La Saosnoise
Descendante directe de la population Mancelle qui peuplait autrefois le carrefour de la Normandie, de la Bretagne et de la Touraine, cette vache est un témoignage « archéo-génétique » de tout premier ordre.
Sa rusticité fait miracle ; même sur des terres très pauvres, les vaches nourrissent parfaitement leurs veaux, « on a l’habitude de dire que les bœufs de la race Mancelle étaient les derniers à parvenir dans les grasses prairies d’engraissement et les premiers à en sortir *». Les « façonneurs » de cet animal ont été bien inspirés par leur position géographique qui leur a permis de glaner et de se réapproprier les réussites de leurs voisins. On trouve dans ses origines de la Bretonne, de la Normande, de la Poitevine et même un peu de sang suisse à travers l’introduction du taureau Fribourgeois au cours du XVIIIe siècle. Néanmoins, elle sera victime, comme toutes les races de la moitié nord du pays, de l’introduction en 1846 de sang Durham-Shorthorn en provenance d’outre-Manche, qui modernise à l’excès les populations locales : des animaux très performants, mais trop exigeants en aliments que les paysans ne possèdent pas.

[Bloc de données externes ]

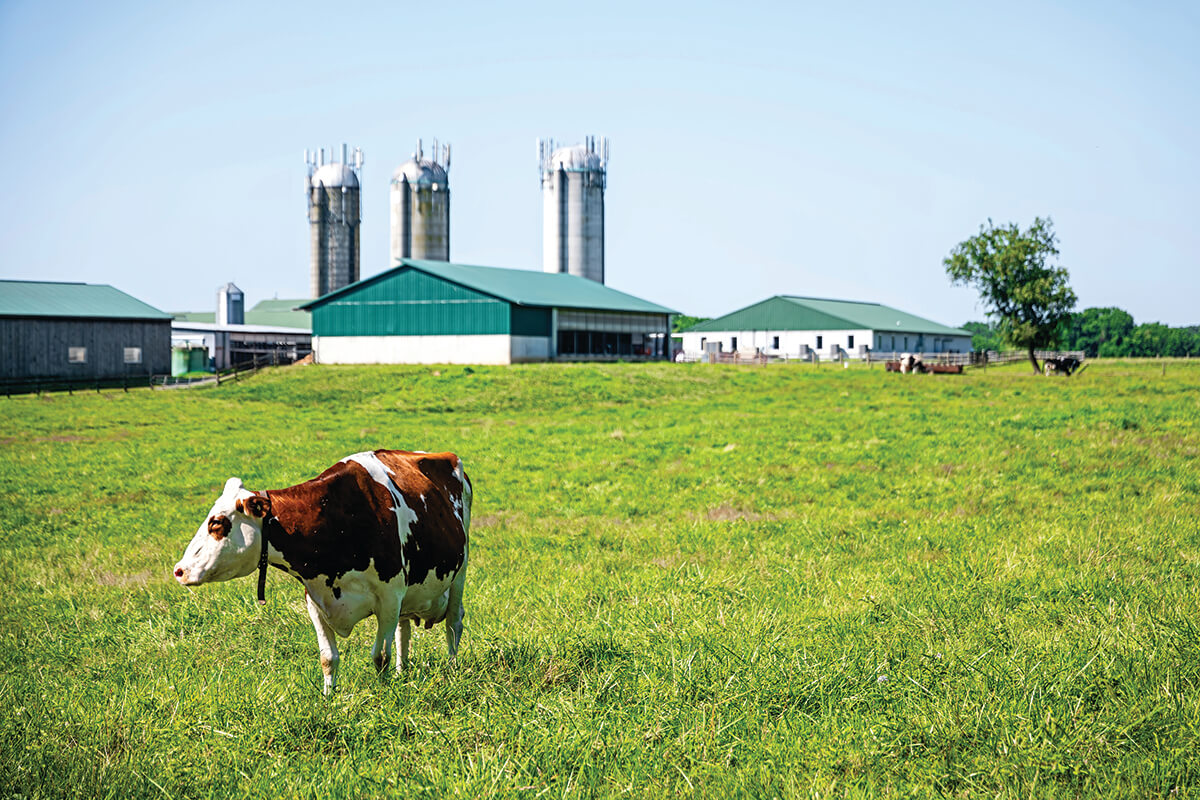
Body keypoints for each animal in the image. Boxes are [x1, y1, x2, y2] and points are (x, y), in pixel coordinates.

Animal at [171, 450, 470, 695]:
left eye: (217, 523)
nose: (179, 570)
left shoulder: (389, 596)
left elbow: (380, 656)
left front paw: (383, 694)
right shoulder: (314, 599)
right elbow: (328, 657)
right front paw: (328, 698)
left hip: (460, 571)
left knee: (453, 624)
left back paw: (452, 670)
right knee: (403, 630)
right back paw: (402, 672)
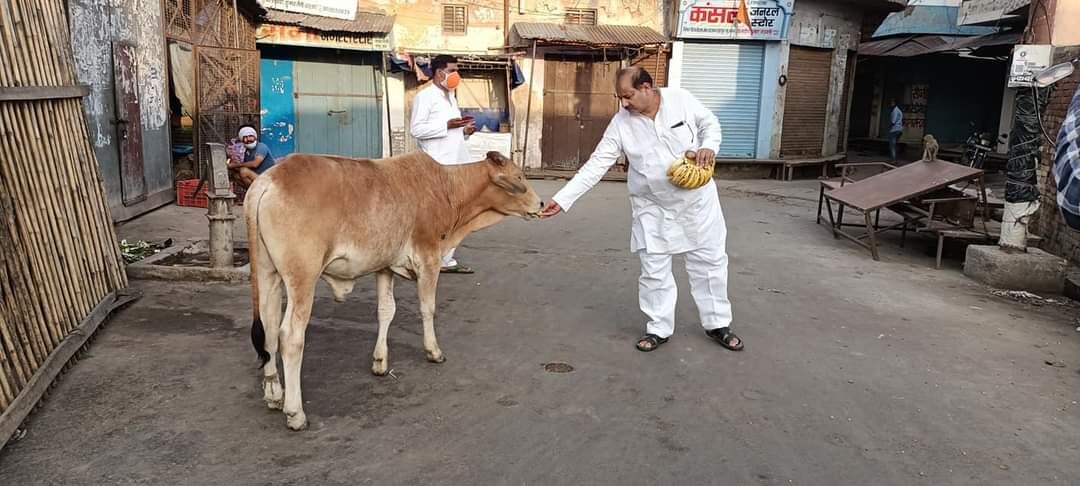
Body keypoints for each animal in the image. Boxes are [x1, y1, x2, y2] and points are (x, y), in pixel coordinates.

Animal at [247, 150, 544, 427]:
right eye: (519, 176)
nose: (542, 204)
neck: (447, 187)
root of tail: (268, 180)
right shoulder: (428, 258)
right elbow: (427, 309)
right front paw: (433, 351)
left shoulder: (385, 267)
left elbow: (386, 312)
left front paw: (380, 362)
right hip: (302, 278)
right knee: (290, 337)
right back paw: (295, 412)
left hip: (268, 275)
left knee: (269, 330)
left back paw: (274, 393)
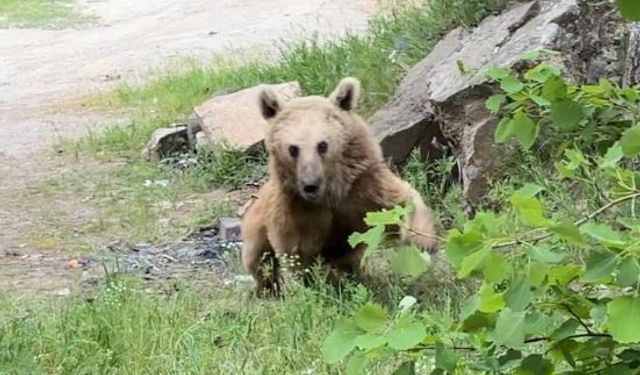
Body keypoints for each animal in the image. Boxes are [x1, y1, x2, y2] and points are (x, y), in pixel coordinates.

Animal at [242, 78, 438, 298]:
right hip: (256, 226)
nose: (310, 185)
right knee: (259, 261)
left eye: (322, 145)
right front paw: (315, 286)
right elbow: (297, 253)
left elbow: (399, 202)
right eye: (293, 148)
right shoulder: (295, 209)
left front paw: (423, 241)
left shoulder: (363, 186)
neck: (330, 193)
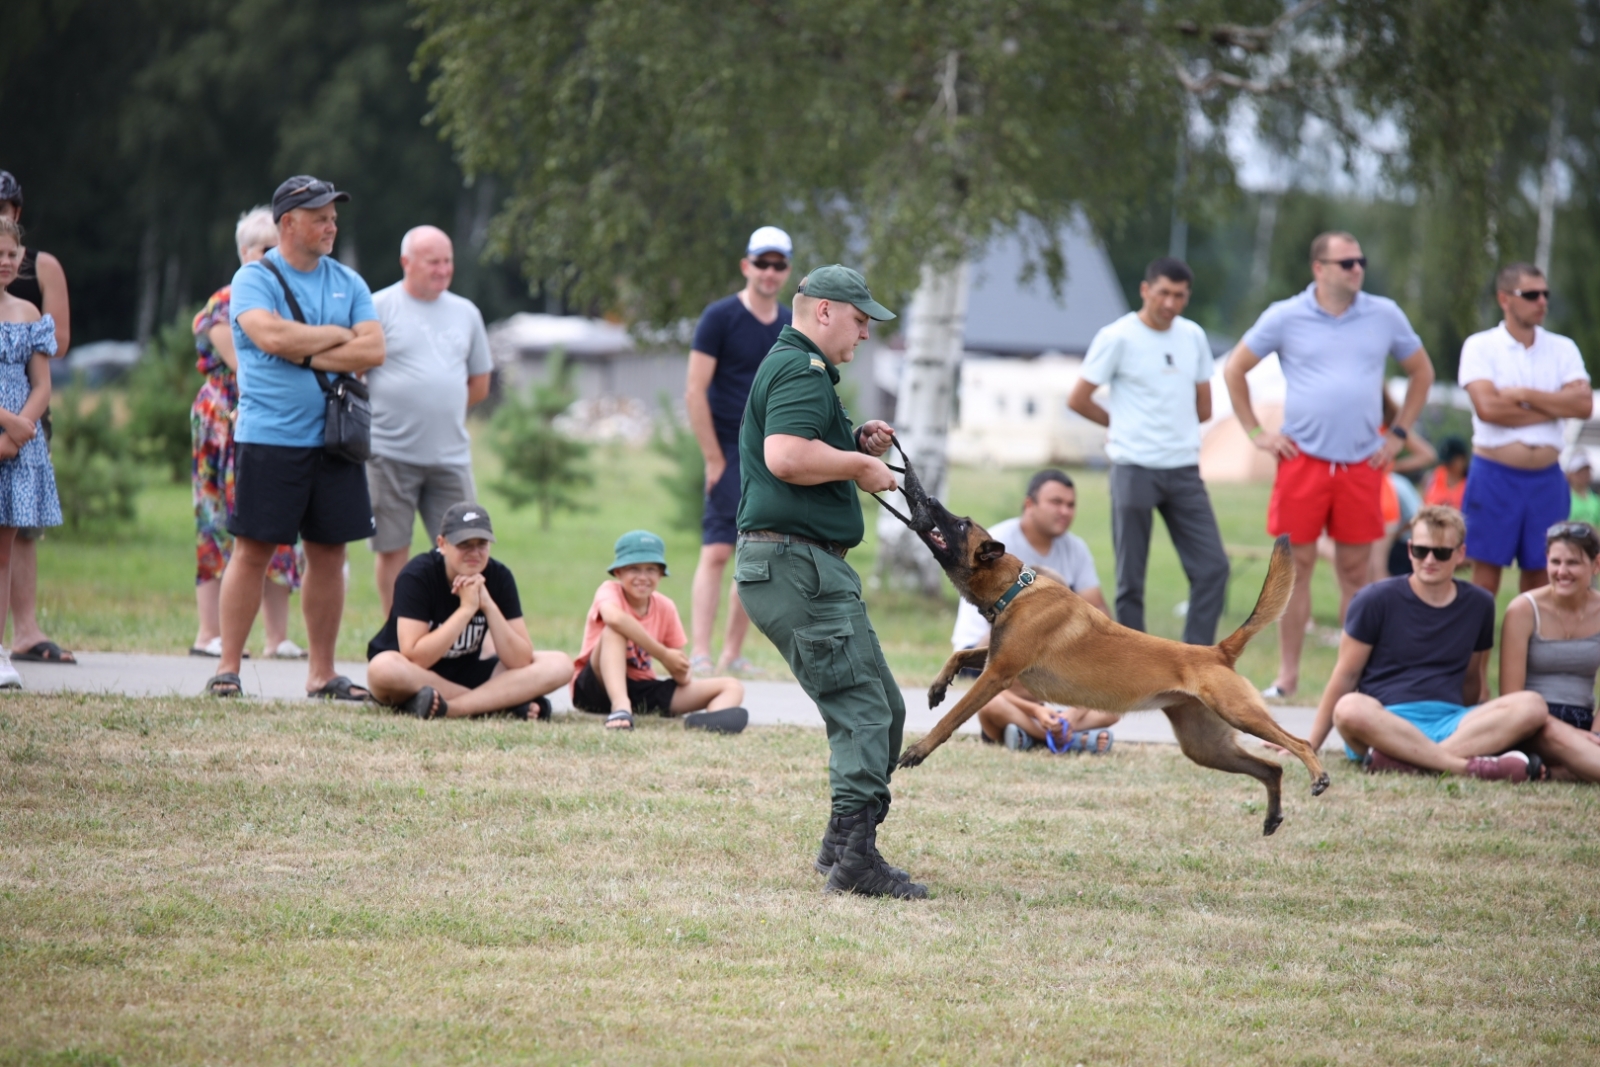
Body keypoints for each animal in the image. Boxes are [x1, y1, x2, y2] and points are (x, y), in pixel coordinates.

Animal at [876, 447, 1324, 838]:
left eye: (962, 524)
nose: (929, 496)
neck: (1015, 590)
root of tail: (1216, 651)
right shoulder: (998, 656)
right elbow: (961, 652)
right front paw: (937, 687)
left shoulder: (998, 674)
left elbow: (951, 719)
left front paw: (919, 749)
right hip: (1205, 746)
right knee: (1271, 769)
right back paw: (1273, 816)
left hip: (1238, 712)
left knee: (1298, 743)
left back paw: (1318, 774)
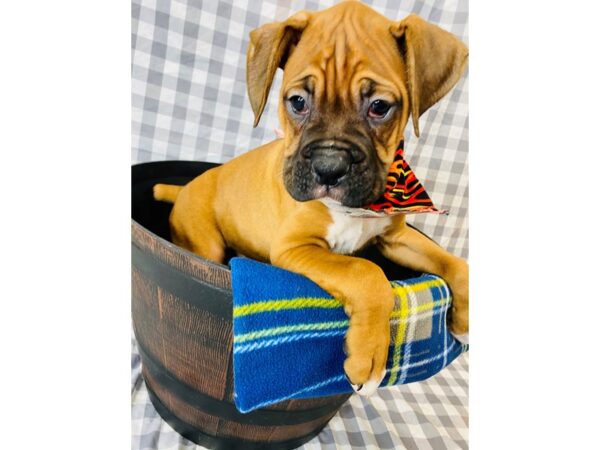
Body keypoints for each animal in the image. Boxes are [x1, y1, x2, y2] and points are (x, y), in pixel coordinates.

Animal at [155, 0, 468, 394]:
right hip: (204, 243)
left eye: (380, 107)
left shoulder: (396, 239)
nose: (329, 167)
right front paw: (369, 360)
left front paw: (465, 321)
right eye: (298, 102)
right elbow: (366, 273)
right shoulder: (297, 248)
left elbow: (456, 263)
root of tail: (187, 186)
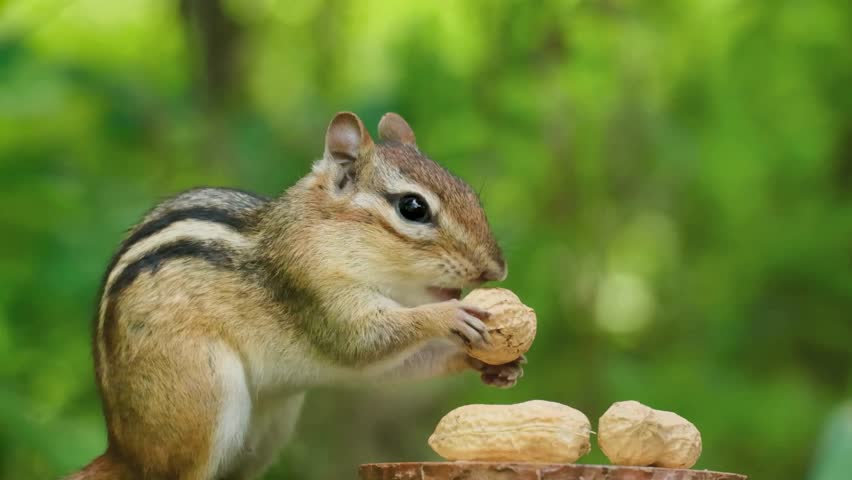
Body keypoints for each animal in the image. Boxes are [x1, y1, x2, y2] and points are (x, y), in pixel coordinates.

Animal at [68, 112, 523, 480]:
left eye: (469, 191)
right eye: (413, 208)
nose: (495, 269)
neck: (324, 233)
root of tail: (125, 452)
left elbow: (398, 364)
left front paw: (497, 365)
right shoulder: (313, 290)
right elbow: (363, 341)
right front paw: (449, 316)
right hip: (201, 399)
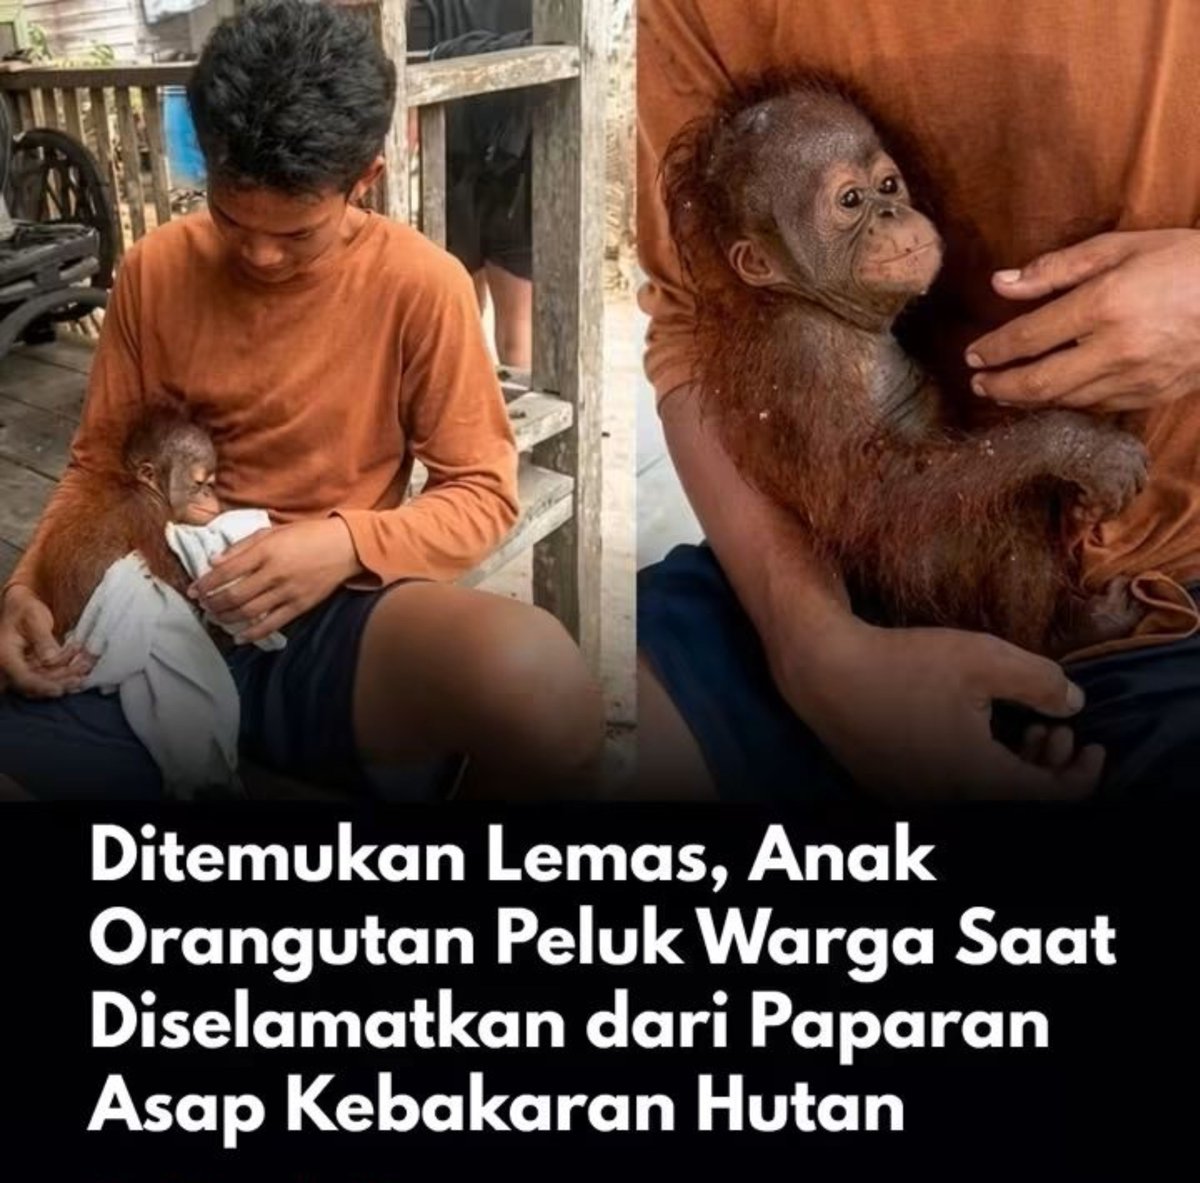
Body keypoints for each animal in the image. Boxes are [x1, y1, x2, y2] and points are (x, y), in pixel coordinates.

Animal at [29, 407, 220, 640]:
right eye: (199, 483)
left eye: (211, 483)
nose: (209, 493)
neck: (144, 488)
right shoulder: (150, 513)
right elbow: (176, 577)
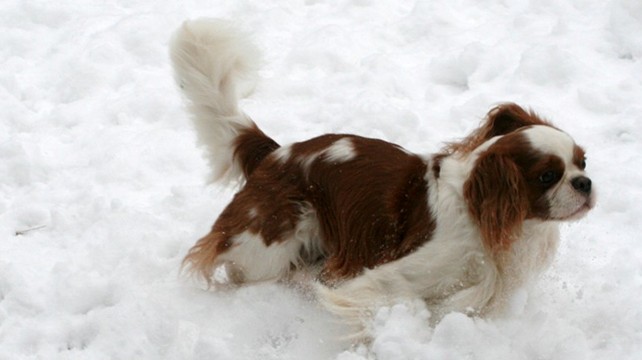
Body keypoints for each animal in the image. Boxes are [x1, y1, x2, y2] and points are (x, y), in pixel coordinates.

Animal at [169, 18, 596, 334]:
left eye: (583, 162)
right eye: (548, 176)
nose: (584, 183)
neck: (484, 217)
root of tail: (273, 154)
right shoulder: (388, 279)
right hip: (269, 246)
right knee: (252, 273)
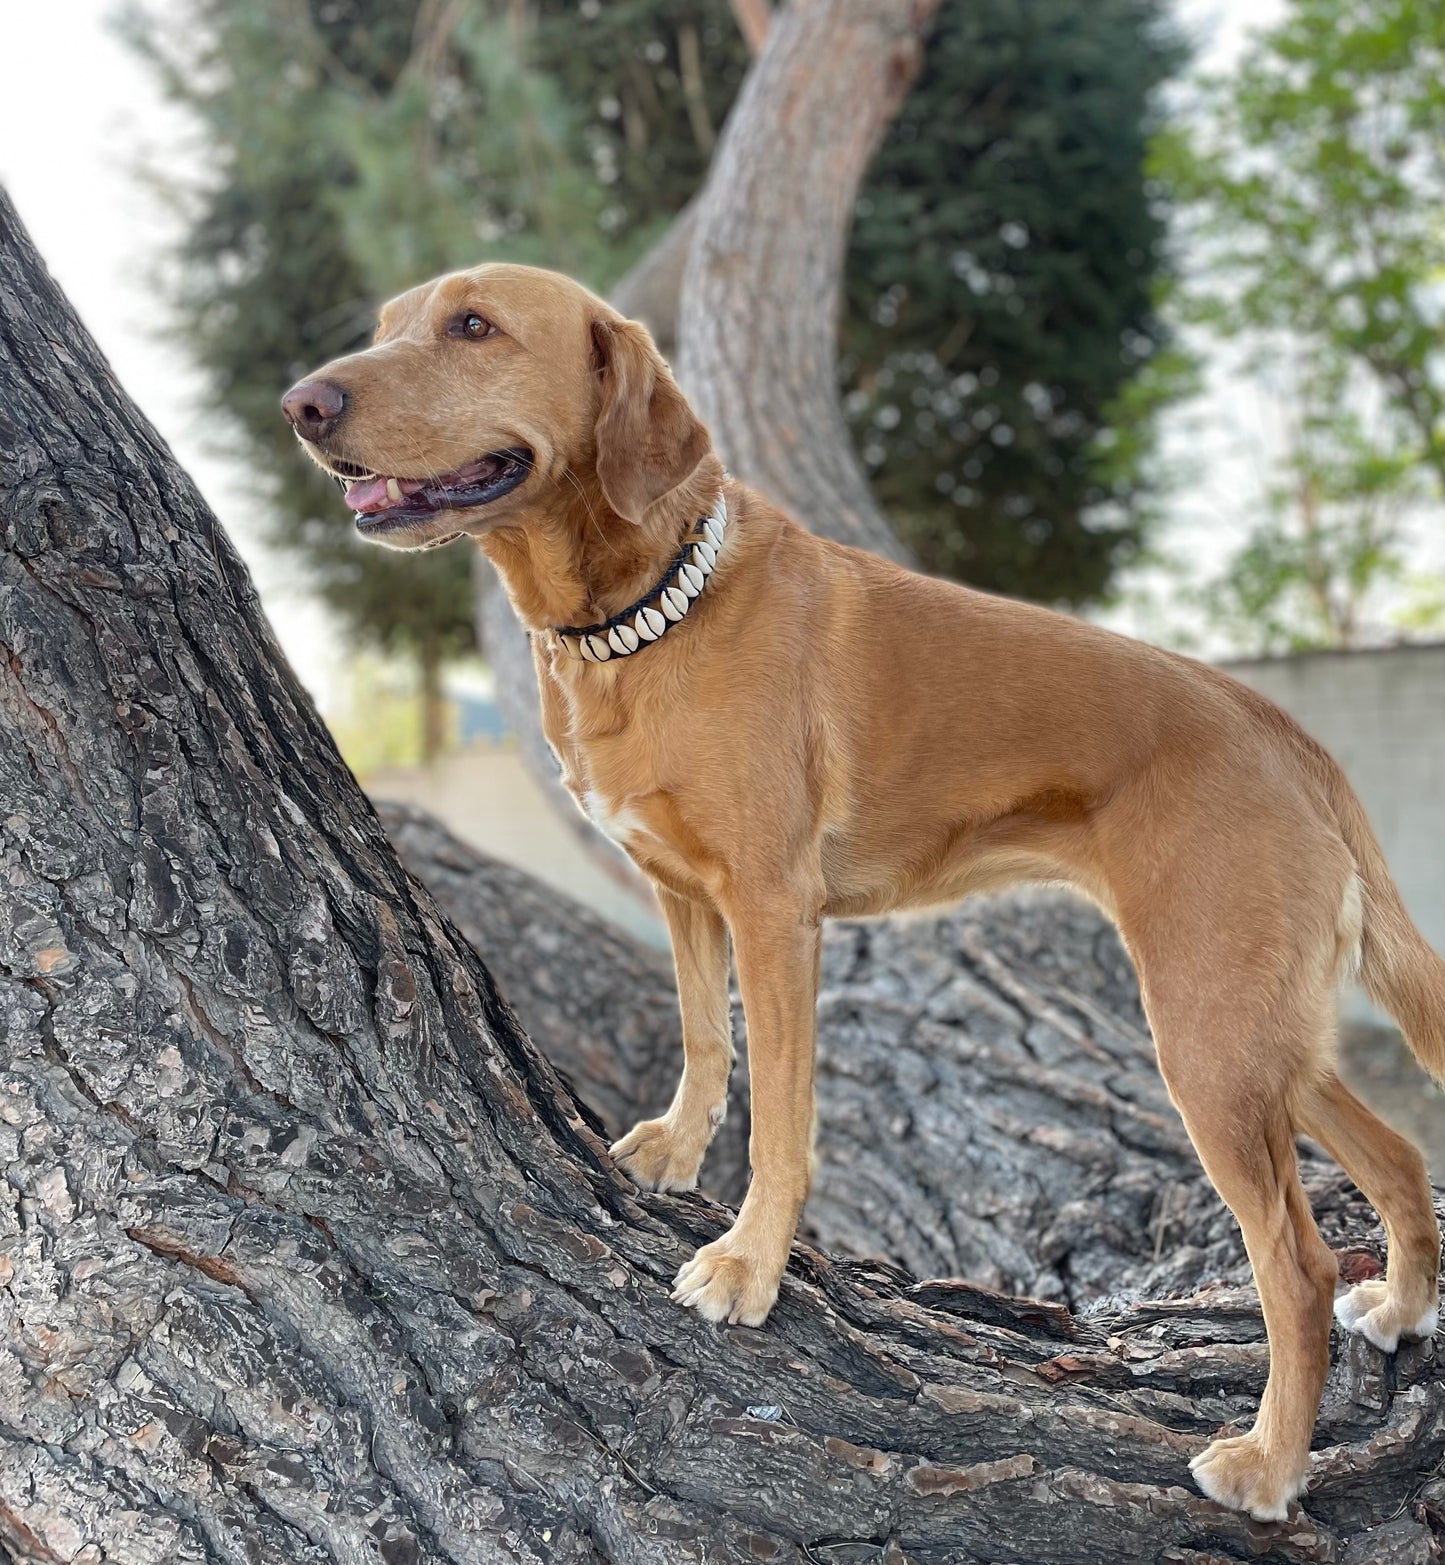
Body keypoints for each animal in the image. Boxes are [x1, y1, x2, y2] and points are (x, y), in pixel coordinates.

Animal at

Elle est l’une des rares races à avoir été soutenue par deux plans de sauvegarde * . Dès 1902, L. Legludic, homme politique visionnaire, aborde le fait que l’introduction de nouvelles pratiques totalement inadaptées au territoire et aux savoir-faire locaux est un risque fondamental pour la bonne marche de l’élevage. En adhérant à cet appel, les paysans d’alors marqueront un mouvement qui ne se démentira pas jusqu'à nos jours.
Depuis plus d’un siècle, malgré les deux guerres et les « trente glorieuses », les éleveurs du Saosnois, soutenus par des bouchers locaux, ont réussi à conserver et à nous transmettre les spécificités de ce bétail. Environ 1 200 ** femelles partagent ce petit secteur géographique délimité par les villes du Mans, d’Alençon et de Mamers. Aujourd’hui, le bétail Saosnois est reconnu race depuis l’an 2000. Classé en race menacée à petit effectif, son cheptel se divise en quatre types : Caille-blond, Manceau, Durham et Percheron.
Grâce à sa non-élection précoce au titre de race qui aurait à coup sûr entraîné une réduction des phénotypes, comme c’est le cas au sein de la race Normande, la Saosnoise a pu transmettre sporadiquement l’expression de quelques traits de l’ancienne « vache Percheronne ».
TORRIDE, vache Saosnoise reconnue du type « Manceau », a été photographiée chez Olivier Grouas à l’automne 2006, Marolles-les-Brault.
* L. Legludic, La race Mancelle, sa reconstitution, imprimerie sarthoise, 1902.
** Laurent Avon, la race bovine Saosnoise, situation au 31 décembre 2006, compte rendu n°010676 152, collection résultats, institut de l’élevage.